Source data =>

---------------

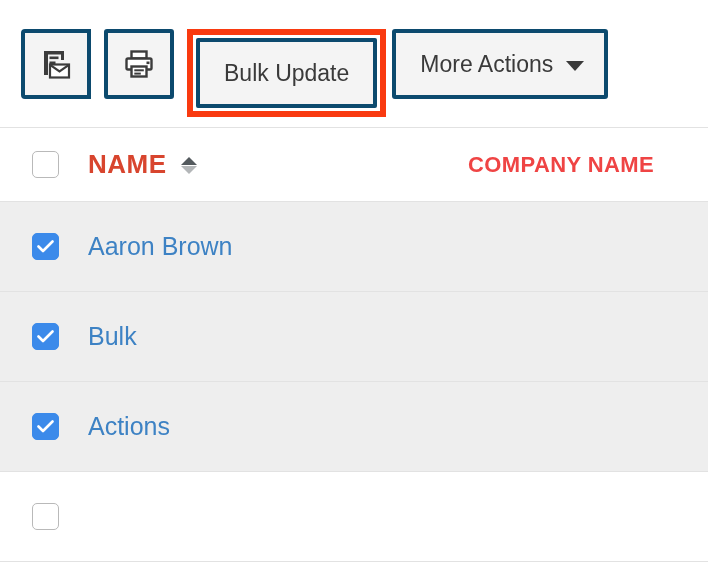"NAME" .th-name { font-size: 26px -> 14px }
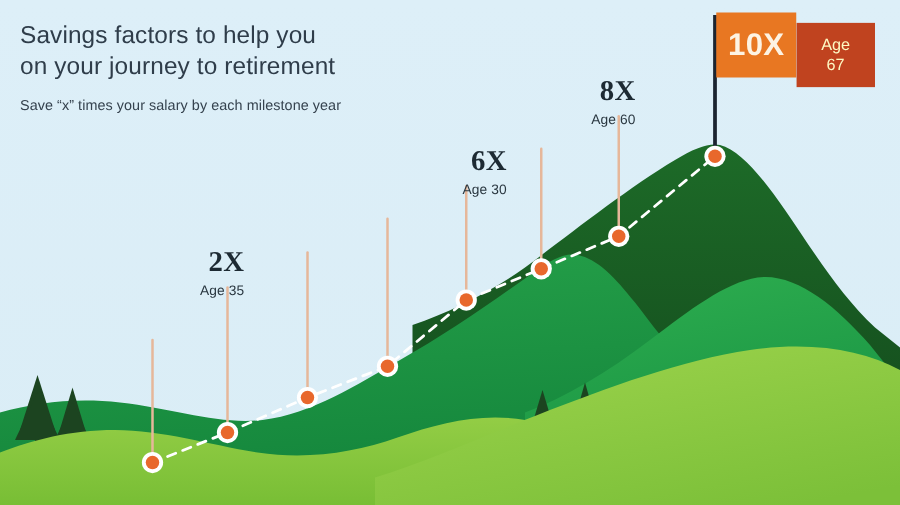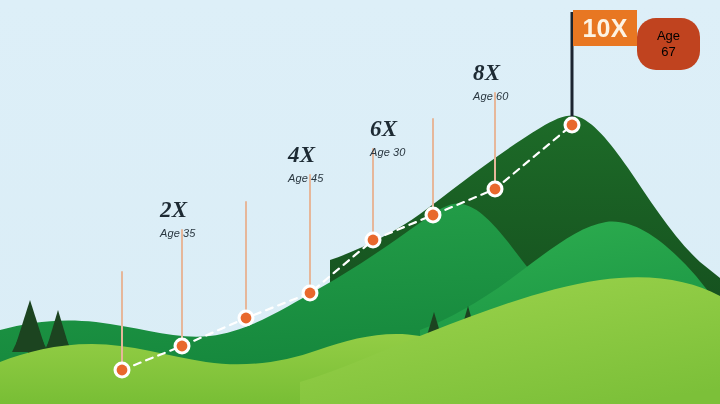"Savings factors to help you" div.head { html: none -> <div> <h1>Savings factors to help you on your journey to retirement</h1> <p>Save “x” times your salary by each milestone year</p> </div> }
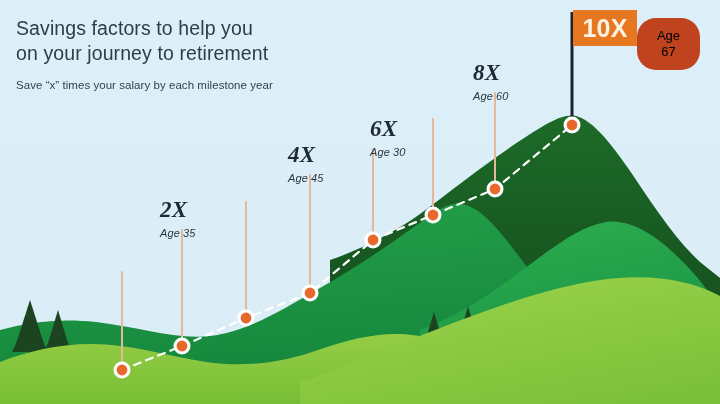"10X" .flag-factor { height: 36px -> 52px }
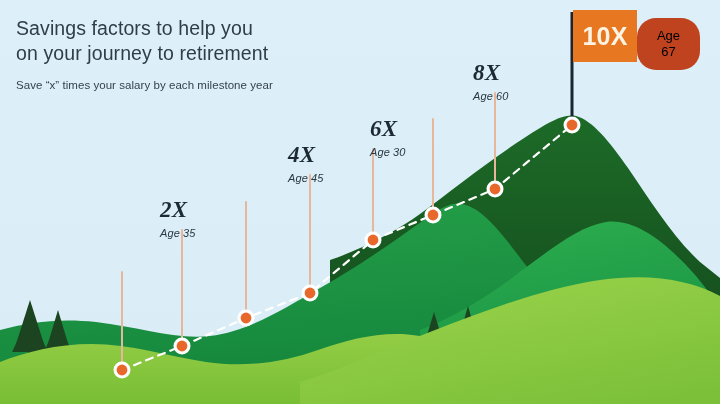"Age" .flag-age { border-radius: 19px -> none; color: #000000 -> #fef9c3 }
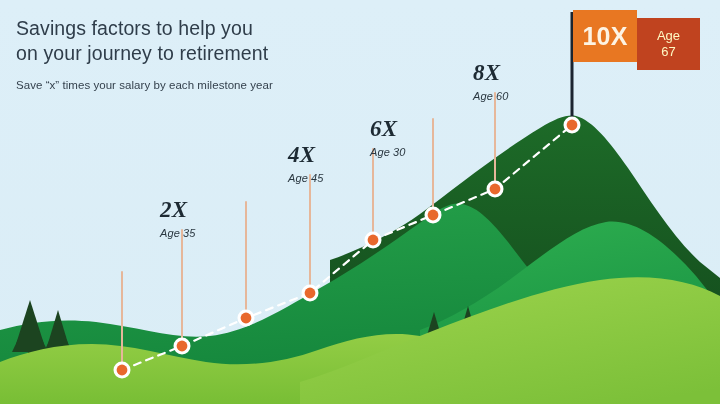"8X" .milestone { font-style: italic -> none; text-align: left -> right }
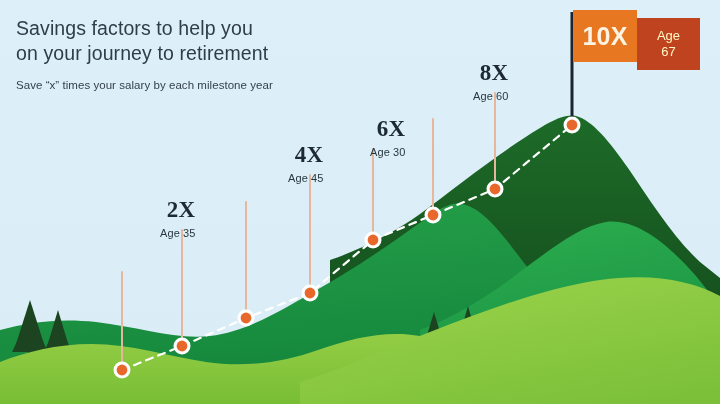"4X" div.milestone { html: <div> <div>4X</div> <div>Age 45</div> </div> -> none }
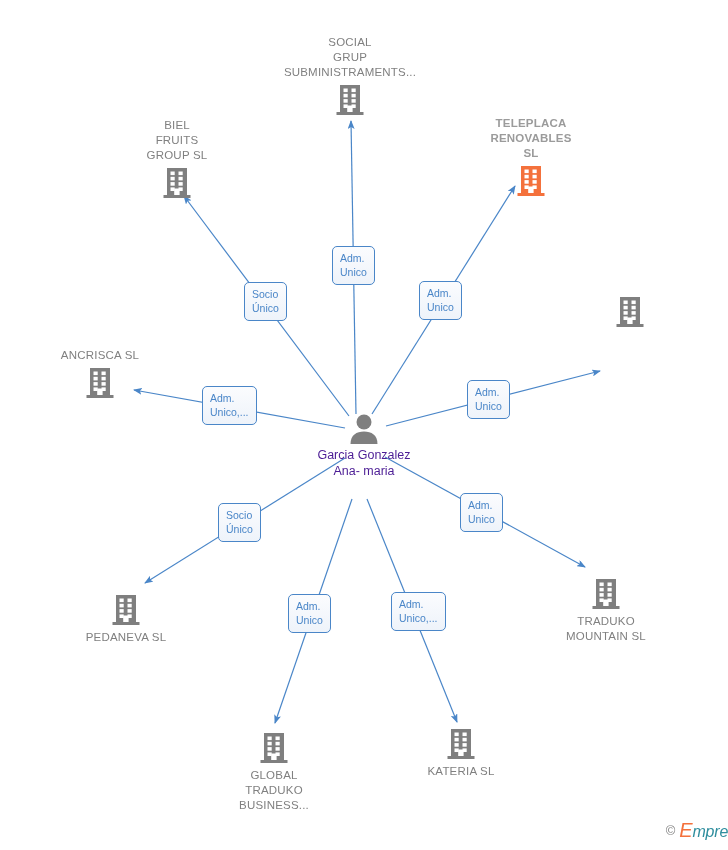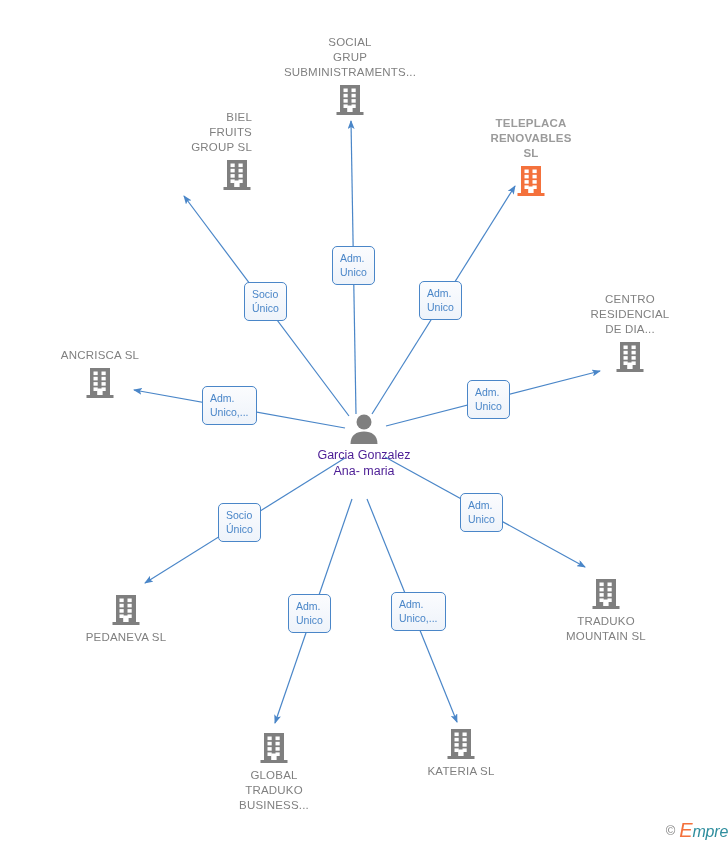"BIEL" div.node { text-align: right -> none; top: 110px -> 118px }
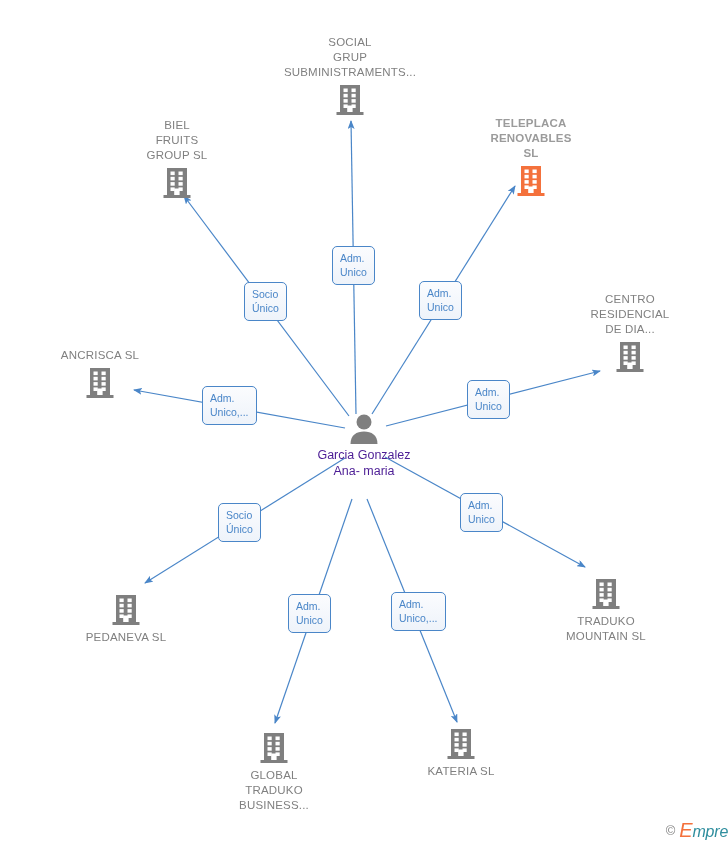"CENTRO" div.node-label { html: <div>CENTRO RESIDENCIAL DE DIA...</div> -> none }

---------------

How to complete this task => In the answer, the lines from the one containing "height: 36px ->" to the end of the records above must be written out exactly, both ends included; the pictures must not appear.

Response box =>
"10X" .flag-factor { height: 36px -> 52px }
"Age" .flag-age { border-radius: 19px -> none; color: #000000 -> #fef9c3 }
"8X" .milestone { font-style: italic -> none; text-align: left -> right }
"4X" div.milestone { html: <div> <div>4X</div> <div>Age 45</div> </div> -> none }
"BIEL" div.node { text-align: right -> none; top: 110px -> 118px }
"CENTRO" div.node-label { html: <div>CENTRO RESIDENCIAL DE DIA...</div> -> none }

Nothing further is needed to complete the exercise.